My first love was a black mare named Sheba. I was six years old. I’m pretty sure my parents bought Sheba with the hopes that she might kill me or at the very least gallop into the next county and get me out of their hair.

In one word, Sheba was dreadful. She was mean, high-strung, prone to biting, and bucked off anyone who tried to ride her. I adored her. I couldn’t get enough of the nasty little horse. I drew pictures of her, wrote my school reports about her, molded clay figurines of her. And of course, I tried to show her off to all the neighbour kids.

I brushed and polished her smooth black coat until it shone like river silt. And then I mounted up and took off through Mr. Eddy’s field, which ran the length of West Street for a couple miles, allowing me to showcase my fine steed – the love of my life – at a full gallop to passers-by for as long as I could stay on. Of course, staying on Sheba was the tricky part. I generally only made it halfway down the field before Sheba dumped me right in front of my neighbour, Jackie, who was a fellow six-year-old equestrian and a rival of mine. In my many years of trying, I’m pretty sure I never succeeded in impressing Jackie with my riding or my ruffian mount.

On one particular snowy December day, I set about my usual routine and my 300th attempt to impress Jackie with Sheba. A couple feet of snow covered Mr. Eddy’s field adding some beauty and drama to the scene, I thought, with a trill in my chest! Wait until Jackie sees us streaking through the snow at top speed! I chanted… if only I can stay on, if only I can stay on…. And then, in the demure way a high school prom queen begs her bad boy to stop flirting with other girls and ditching her, I buried my nose in Sheba’s mane and asked her gently to please not throw me off. Just this once. Just today, okay? Feeling like we’d struck an agreement, I swung my leg over the saddle and we hit hypersonic speed within seconds. Snow flew around us and Sheba ran with every ounce of might in her body. What a feeling!

Jackie noticed us and stopped in her driveway for a moment, looking straight out at Mr. Eddy’s field. Here was my chance at last! We streaked out into the snow, but on this my 300th attempt, Sheba bucked and twisted so violently that I flew off the right side and caught my boot in the stirrup. She proceeded to gallop with me dangling upside down, my head and shoulders bumping along the ground, trying my best to turn away from her hooves. I tried repeatedly to break my foot loose from the stirrup but it wedged below the heel. I realized that I would either perish soon… or eventually Sheba might stop running. But in either case, I would be dragged for a good long time. And I was.

Finally, Jackie – who for the record WAS very impressed by the spectacle, though not in the way I’d intended – came to my rescue. She charged through the snow, jumped off a stone wall, and grabbed Sheba’s reins to pull her to a stop. She said nothing, just made sure I was okay, which I more or less was except for a broken ego. I took Sheba’s reins and limped alongside her up the road back to our barn, reflecting on how closely I had just come to breaking my neck. I expected to feel anger towards my demonic horse, or to be sworn into being more cautious or maybe quitting horses altogether and finding a different interest.

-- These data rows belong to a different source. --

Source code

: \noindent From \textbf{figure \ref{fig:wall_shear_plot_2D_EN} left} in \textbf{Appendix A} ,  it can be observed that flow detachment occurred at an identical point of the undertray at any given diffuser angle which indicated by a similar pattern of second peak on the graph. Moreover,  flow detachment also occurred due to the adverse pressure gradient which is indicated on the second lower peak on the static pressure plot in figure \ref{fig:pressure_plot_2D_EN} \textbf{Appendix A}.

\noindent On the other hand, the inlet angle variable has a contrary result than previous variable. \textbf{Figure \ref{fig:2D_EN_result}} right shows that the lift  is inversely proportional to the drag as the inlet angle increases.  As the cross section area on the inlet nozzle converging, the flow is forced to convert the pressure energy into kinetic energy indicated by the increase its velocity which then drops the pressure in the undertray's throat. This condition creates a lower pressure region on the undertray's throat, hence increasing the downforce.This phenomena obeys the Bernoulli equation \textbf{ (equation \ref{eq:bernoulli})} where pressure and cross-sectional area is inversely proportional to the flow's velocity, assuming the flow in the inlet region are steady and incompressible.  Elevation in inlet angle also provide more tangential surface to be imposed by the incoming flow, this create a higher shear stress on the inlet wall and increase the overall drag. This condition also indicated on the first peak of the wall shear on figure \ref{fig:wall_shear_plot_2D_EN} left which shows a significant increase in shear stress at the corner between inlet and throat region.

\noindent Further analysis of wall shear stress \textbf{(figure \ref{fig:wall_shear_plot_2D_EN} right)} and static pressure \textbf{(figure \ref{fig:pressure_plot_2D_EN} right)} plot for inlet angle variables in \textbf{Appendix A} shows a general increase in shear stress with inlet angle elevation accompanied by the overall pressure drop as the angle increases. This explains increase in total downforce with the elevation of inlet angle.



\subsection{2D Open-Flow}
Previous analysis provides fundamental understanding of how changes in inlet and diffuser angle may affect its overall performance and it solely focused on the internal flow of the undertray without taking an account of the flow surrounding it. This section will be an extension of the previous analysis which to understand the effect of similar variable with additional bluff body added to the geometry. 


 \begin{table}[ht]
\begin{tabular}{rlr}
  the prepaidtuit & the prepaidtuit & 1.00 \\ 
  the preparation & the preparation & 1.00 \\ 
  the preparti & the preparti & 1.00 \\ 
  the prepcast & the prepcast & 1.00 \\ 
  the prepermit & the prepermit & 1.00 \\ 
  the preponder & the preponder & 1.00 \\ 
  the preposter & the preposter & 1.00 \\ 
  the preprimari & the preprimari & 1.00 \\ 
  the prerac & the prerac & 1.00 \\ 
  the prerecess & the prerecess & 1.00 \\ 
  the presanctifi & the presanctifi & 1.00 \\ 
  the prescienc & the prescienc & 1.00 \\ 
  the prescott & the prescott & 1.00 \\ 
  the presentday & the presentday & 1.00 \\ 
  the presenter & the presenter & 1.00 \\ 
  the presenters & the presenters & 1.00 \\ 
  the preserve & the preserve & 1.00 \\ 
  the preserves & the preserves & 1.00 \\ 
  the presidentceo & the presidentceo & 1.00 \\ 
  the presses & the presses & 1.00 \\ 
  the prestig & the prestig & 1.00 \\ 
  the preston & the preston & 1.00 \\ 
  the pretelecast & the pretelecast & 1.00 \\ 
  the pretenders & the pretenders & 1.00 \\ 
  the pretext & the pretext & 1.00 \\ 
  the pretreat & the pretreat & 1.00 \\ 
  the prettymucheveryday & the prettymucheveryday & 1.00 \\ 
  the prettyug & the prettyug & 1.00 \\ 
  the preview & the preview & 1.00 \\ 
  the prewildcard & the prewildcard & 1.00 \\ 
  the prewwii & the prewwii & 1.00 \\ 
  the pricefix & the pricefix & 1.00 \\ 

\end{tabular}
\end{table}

But you know how it is when you’re a sucker for the bad boy.

Later that night, I pulled out my quilted pink Holly Hobbie diary and wrote down the day’s events. My mother still has this pathetic diary entry, and it goes like this:

“Today, I rode Sheba in Mr. Eddy’s field. It was snowing. She bucked me off. I was dragged. I love her.”

Had I been a bit more foreseeing, I should have added, “I am officially doomed for life with an incurable affliction, God save my soul.”